Tally the lines below containing "project" and report only the total.

Data excerpts:
★ ★ ★

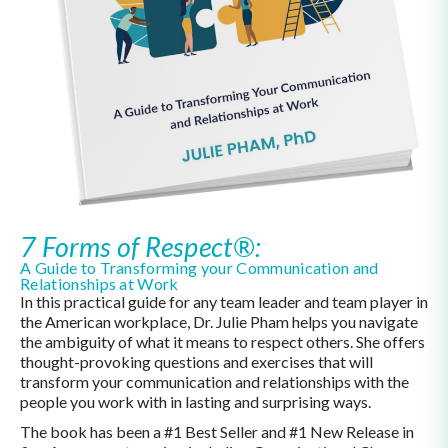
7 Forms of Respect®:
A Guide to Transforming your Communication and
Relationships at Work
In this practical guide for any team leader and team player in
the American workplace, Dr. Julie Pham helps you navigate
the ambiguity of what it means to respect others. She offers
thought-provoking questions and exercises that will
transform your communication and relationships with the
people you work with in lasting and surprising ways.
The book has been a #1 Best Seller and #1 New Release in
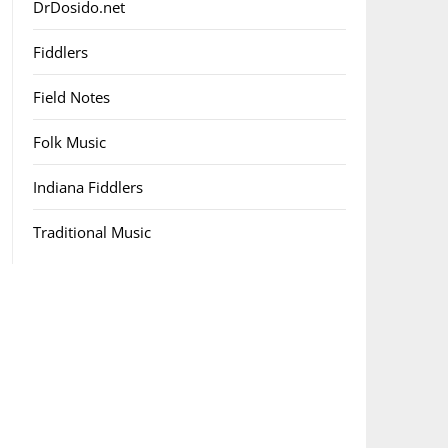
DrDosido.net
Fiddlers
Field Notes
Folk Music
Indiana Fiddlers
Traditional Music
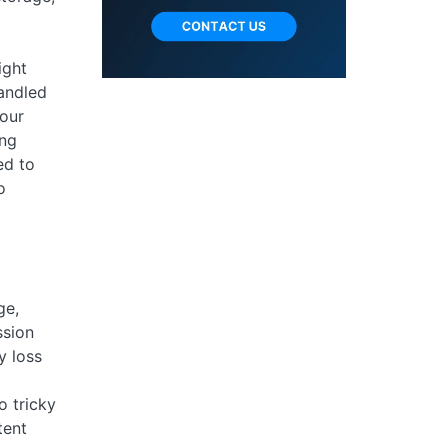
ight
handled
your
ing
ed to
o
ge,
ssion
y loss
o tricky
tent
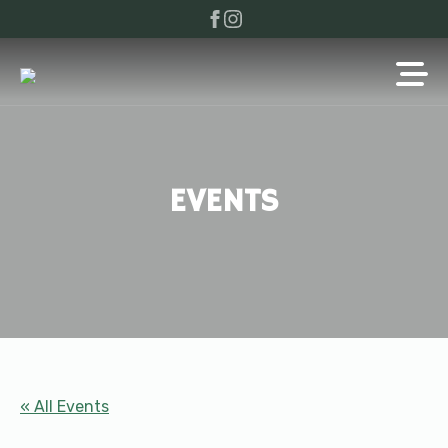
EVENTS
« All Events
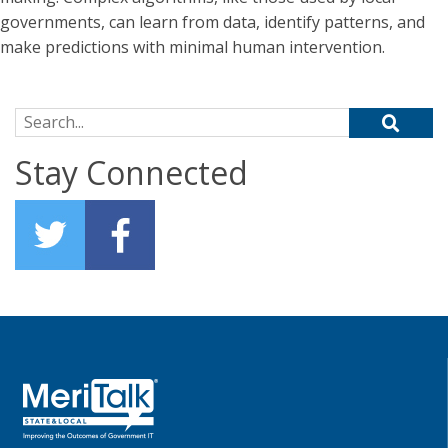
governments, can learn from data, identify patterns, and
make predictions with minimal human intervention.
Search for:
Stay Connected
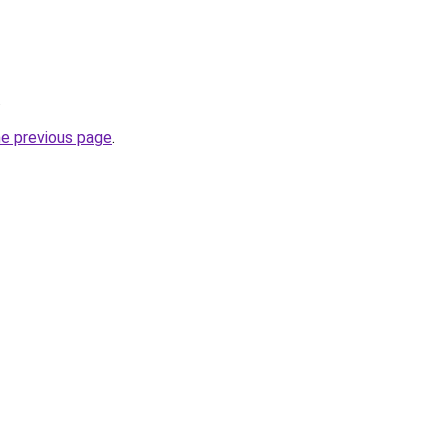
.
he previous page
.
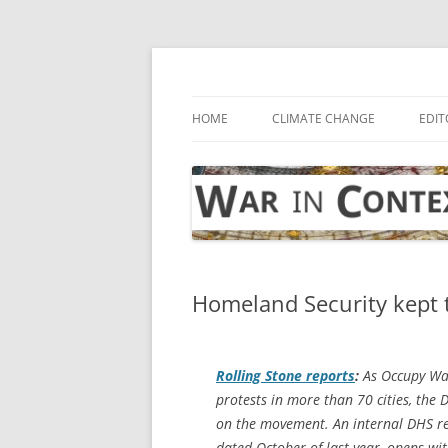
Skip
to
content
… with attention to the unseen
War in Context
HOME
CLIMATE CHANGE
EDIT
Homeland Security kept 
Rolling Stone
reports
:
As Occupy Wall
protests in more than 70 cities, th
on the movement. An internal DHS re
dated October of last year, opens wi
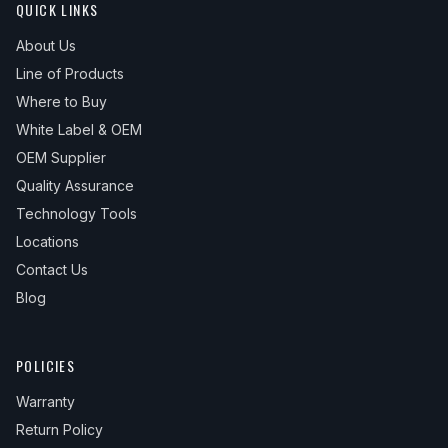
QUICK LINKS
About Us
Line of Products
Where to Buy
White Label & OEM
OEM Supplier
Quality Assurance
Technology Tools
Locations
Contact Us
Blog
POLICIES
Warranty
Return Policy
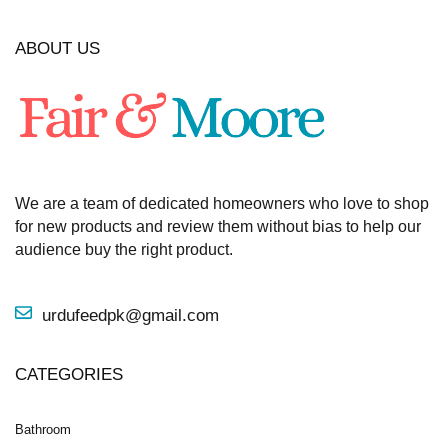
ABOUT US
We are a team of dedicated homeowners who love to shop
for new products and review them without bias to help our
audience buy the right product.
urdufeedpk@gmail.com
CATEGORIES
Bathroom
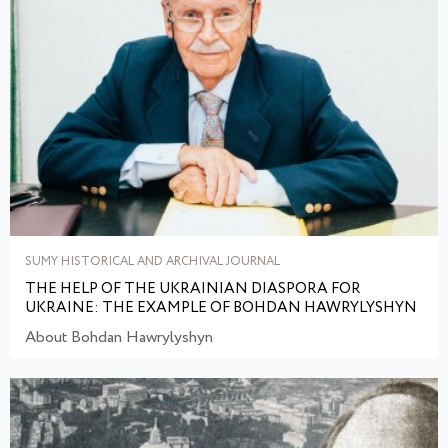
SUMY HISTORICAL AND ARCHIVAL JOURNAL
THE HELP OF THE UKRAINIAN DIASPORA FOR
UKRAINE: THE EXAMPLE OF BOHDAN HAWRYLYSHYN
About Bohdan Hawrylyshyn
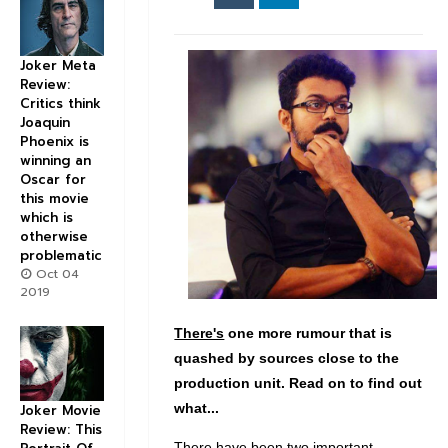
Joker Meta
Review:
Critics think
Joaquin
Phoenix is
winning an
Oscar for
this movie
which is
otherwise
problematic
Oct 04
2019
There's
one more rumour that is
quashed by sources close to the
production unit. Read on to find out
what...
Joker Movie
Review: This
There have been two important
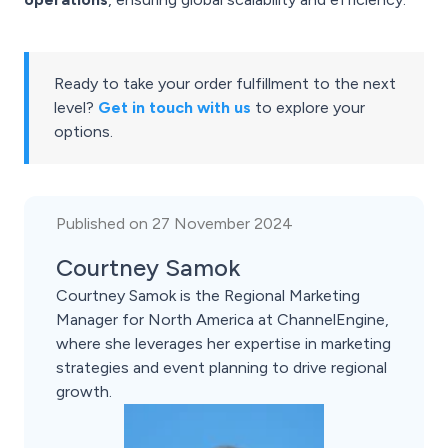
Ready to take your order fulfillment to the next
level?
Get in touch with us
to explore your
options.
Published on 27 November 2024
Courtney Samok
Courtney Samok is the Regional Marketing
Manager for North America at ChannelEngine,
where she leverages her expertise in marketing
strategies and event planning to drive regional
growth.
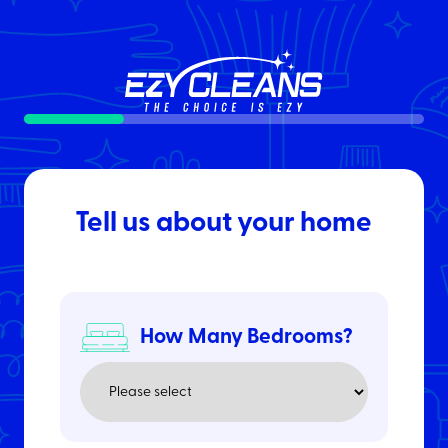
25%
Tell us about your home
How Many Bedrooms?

★ ★ ★

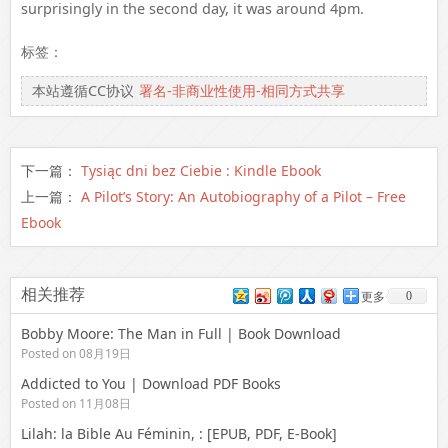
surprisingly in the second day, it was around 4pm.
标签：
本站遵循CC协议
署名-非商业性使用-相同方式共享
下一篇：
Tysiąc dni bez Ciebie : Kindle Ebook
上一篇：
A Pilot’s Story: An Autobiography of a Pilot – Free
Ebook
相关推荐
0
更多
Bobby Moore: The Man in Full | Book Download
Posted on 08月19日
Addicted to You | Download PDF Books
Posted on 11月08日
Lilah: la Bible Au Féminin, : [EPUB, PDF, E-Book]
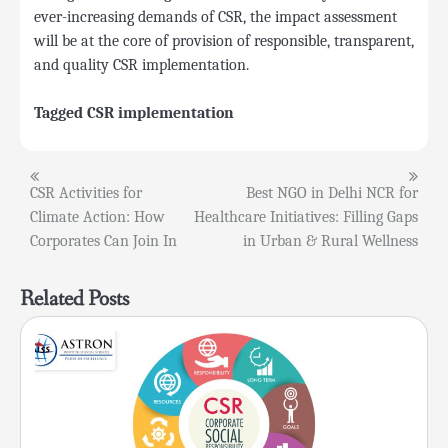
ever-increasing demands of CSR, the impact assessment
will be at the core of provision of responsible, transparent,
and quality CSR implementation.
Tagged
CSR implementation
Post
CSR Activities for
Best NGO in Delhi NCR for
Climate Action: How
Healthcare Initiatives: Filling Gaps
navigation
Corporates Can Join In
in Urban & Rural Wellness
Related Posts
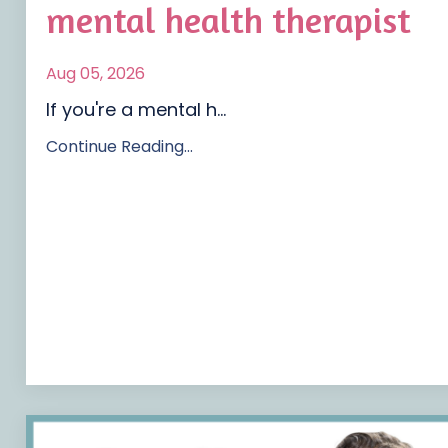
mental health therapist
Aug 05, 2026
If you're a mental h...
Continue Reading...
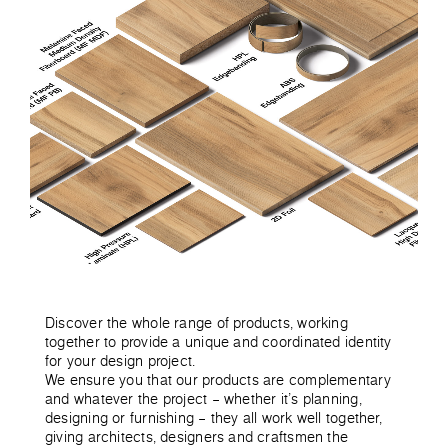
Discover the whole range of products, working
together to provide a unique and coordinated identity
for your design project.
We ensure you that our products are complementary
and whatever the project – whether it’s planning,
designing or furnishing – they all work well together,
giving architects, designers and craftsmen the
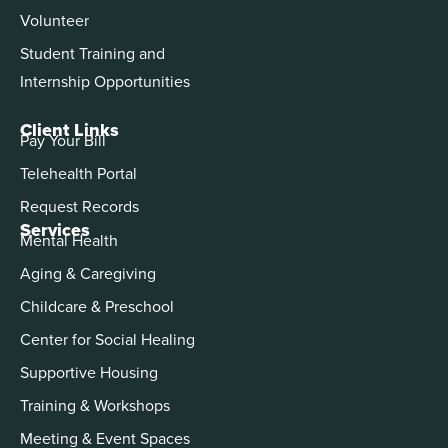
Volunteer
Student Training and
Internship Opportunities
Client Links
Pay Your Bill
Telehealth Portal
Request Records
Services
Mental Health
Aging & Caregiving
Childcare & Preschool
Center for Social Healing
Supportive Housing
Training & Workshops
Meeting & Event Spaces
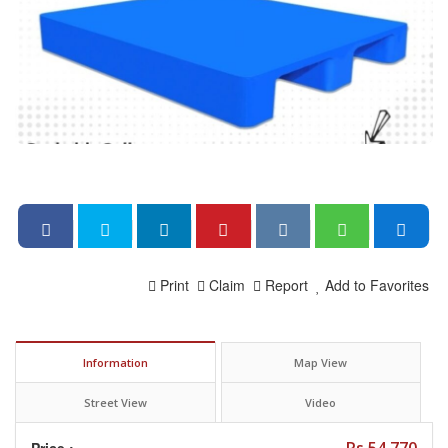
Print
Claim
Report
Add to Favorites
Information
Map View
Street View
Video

★ ★ ★

SOLUTION TO THE PROBLEM -> 2